Several will be what Chase dubs community centers: urban branches designed to be more like neighborhood gathering places. Chase opened its sixth such center in the Los Angeles area last week, and it plans to open one in Mattapan this summer.
These centers will offer skills training and space for entrepreneurs, alongside a staff “community manager” to engage nearby residents and small businesses. They represent one small part of JPMorgan Chase’s $30 billion commitment, announced last year amid the unrest that followed the murder of George Floyd, to advance racial equity and bring more opportunities to underserved communities.
It’s not as if Chase is immune to the trends facing the banking industry. In fact, Chase’s retail branch total fell last year, from 4,976 to 4,908, even as the company ramped up its entrance into new markets. Chase has retail branches in 38 states today — roughly the same number as Bank of America — but plans to be in 48 states by the end of September.
“We’re closing branches, too, but we’re also opening,” Dimon said. “Generally, we’re building the footprint, which I think is very important.”
Branches, he said, give banks an important physical presence in a market — a community hub of sorts, a source for philanthropy and small-business assistance. The role of the branch is shifting: People are coming in less frequently and are doing it for “advice-type visits,” Dimon said, as opposed to “transaction visits,” such as for deposits and withdrawals.
Dimon said he is more reluctant than many of his peers to close branches.

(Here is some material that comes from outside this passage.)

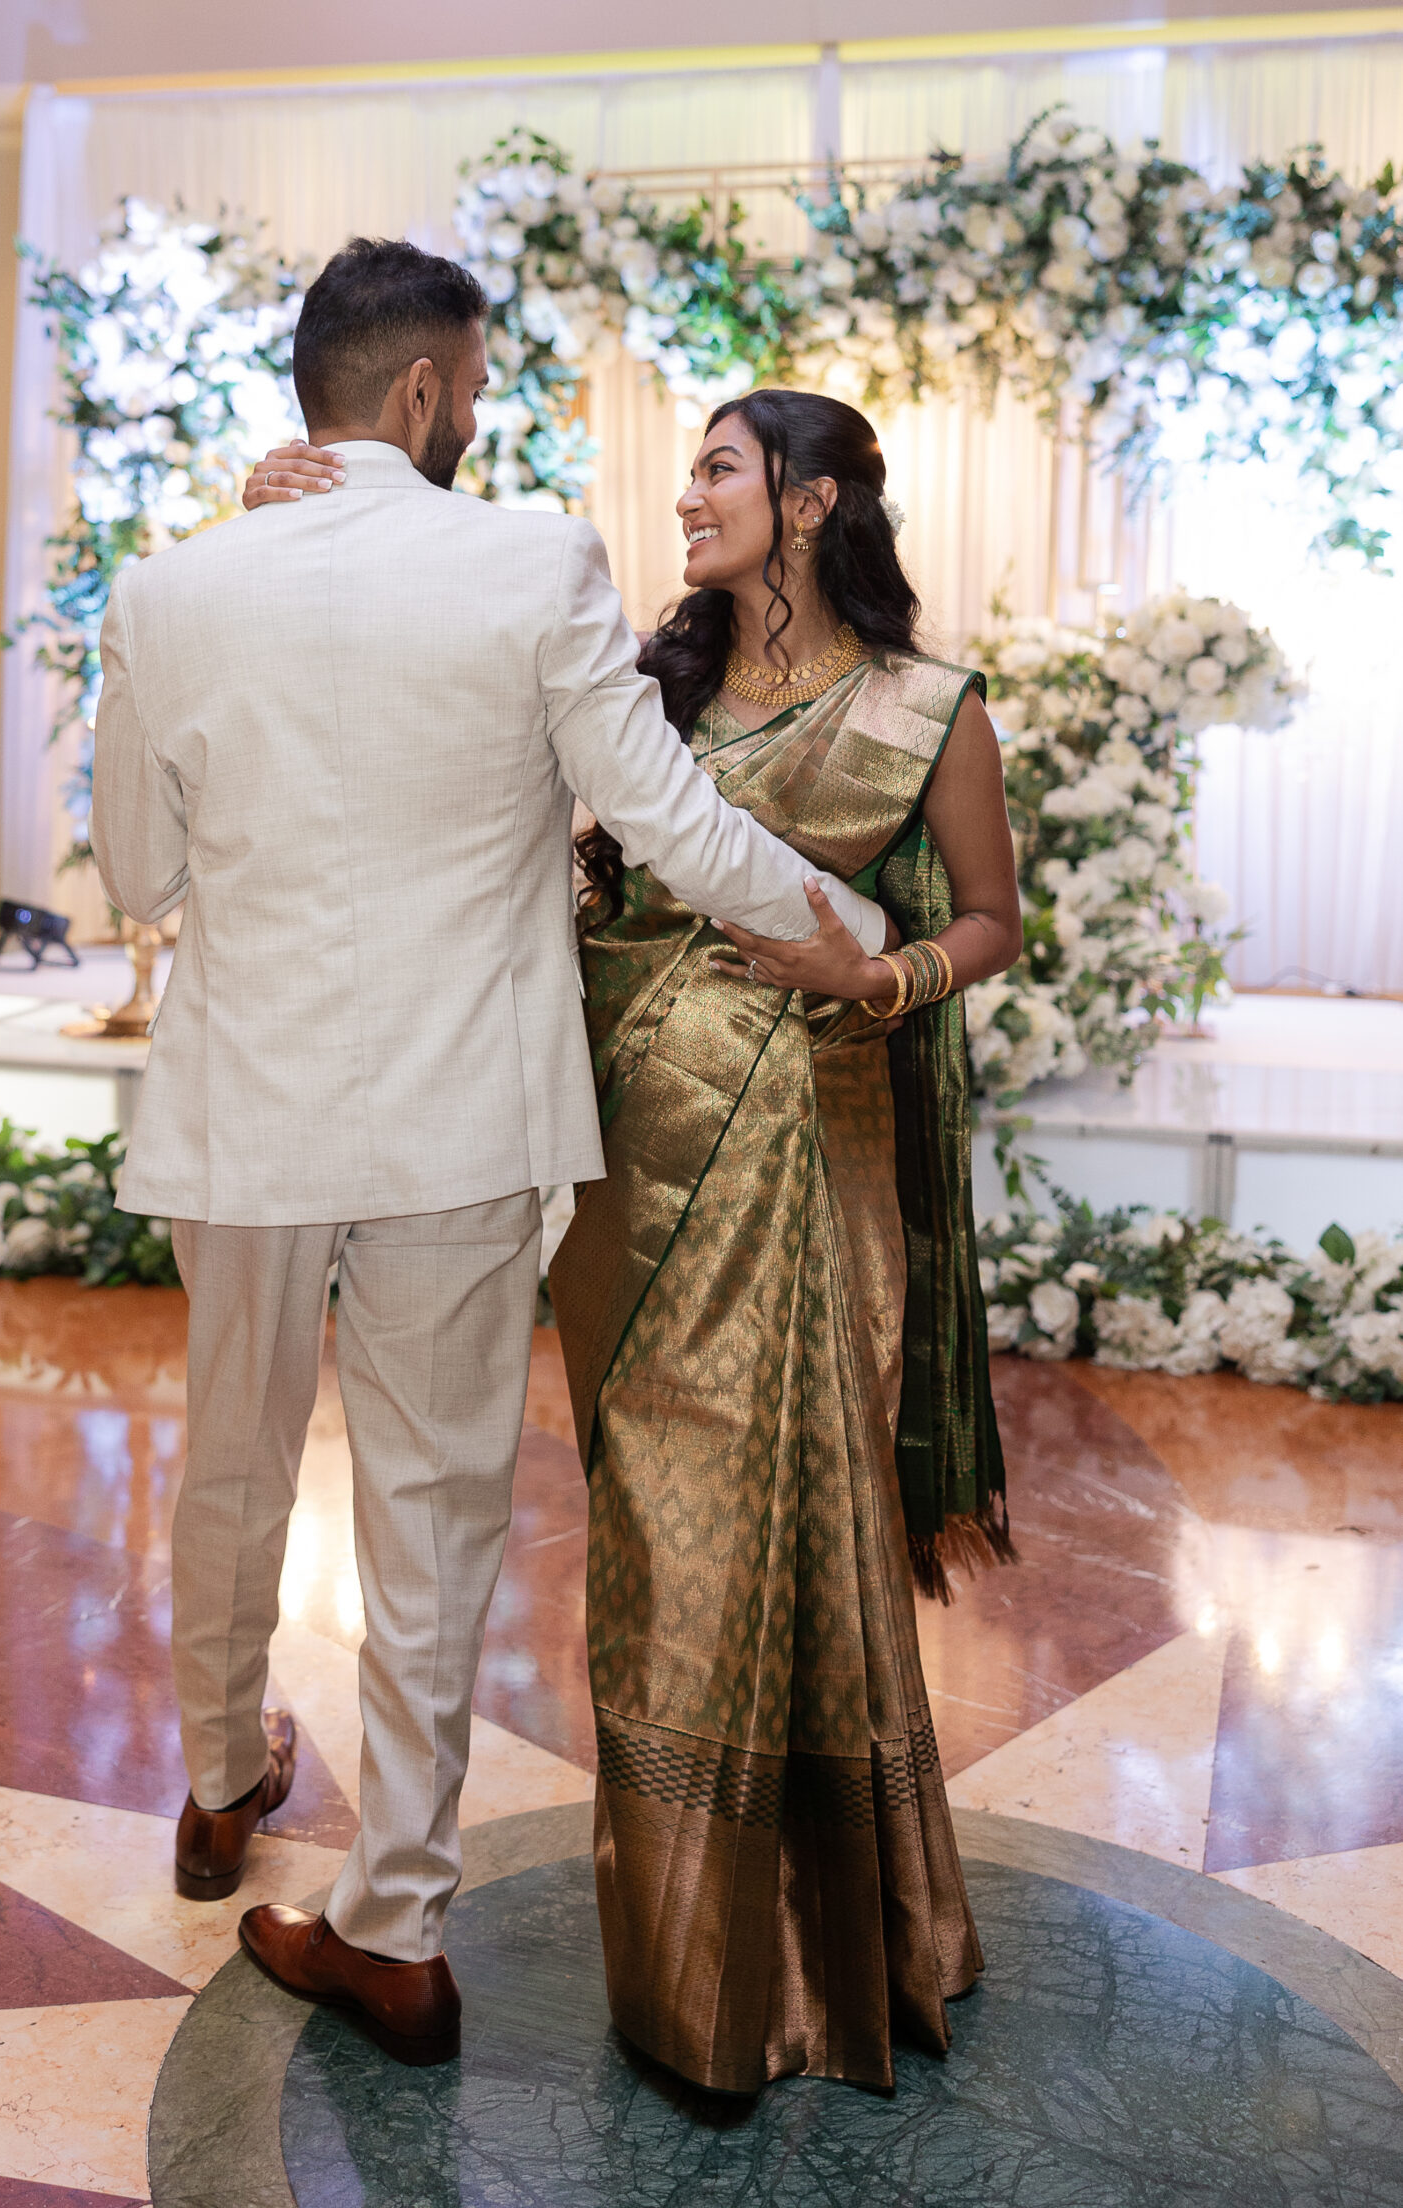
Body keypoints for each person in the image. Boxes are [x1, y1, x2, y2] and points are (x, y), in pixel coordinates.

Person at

He pointed out a brouhaha around a branch in a relatively remote part of Greenwich, Conn., that Chase had targeted for closure last year after it failed to meet the bank’s typical metrics for keeping a branch. It was still profitable, but apparently not profitable enough. Dimon received hundreds of notes from customers, pleading with him to save it. So he overrode the decision and kept the Banksville branch going.
“People inside the company got mad,” Dimon said. “I said, ‘I have a heart. I want you to learn to have a heart, too.’”
Dimon said he has long been bothered by the fact that there is not one true national bank, at least by his definition. The industry evolved in a hodgepodge way during the past four decades, after interstate banking rules loosened up. Big banks typically get bigger by acquiring smaller ones, bringing their customers and their business along with them. (Citigroup tried to buck the trend in Boston by opening standalone branches, but gave up in 2015 and left the market.)
In the face of a regulatory cap that makes additional bank acquisitions difficult, Chase has gone the “de novo” route instead, opening branches and recruiting customers one at a time.
It can be a slow, painstaking process. As of June 30, about 18 months after the first Greater Boston branch opened, Chase had $657 million in deposits in Massachusetts. That may sound like a lot. But it still represented less than half of 1 percent of the state’s market share — not enough to crack the state’s top 50. (For context, Chase was just ahead of the two-branch Winchester Co-operative Bank.) Most of Chase’s deposits in this state were tied to its Downtown Crossing branch.
Dimon said Chase’s progress in Boston has been “fabulous” so far. There was no question in his mind that Chase would come to Boston — and not just because he spent eight formative years here, including four at Tufts University and two at Harvard Business School.
Dimon was back in town to visit HBS, where a case study has already been written on his company’s racial equity initiative. He also met with some clients, and with some top managers here.
He’s clearly itching to see everyone again, after more than a year of remote work. He made headlines last week about how he wants JPMorgan personnel to spend at least half their time back in the office by mid-July. Apprenticeship has suffered while employees worked from home, he said, as has the “spontaneous combustion of ideas.”
Zoom sure is handy, as is mobile banking. But Dimon reckons that all the advances in technology can’t replace real, face-to-face contact. In fact, Dimon and his company are betting on it.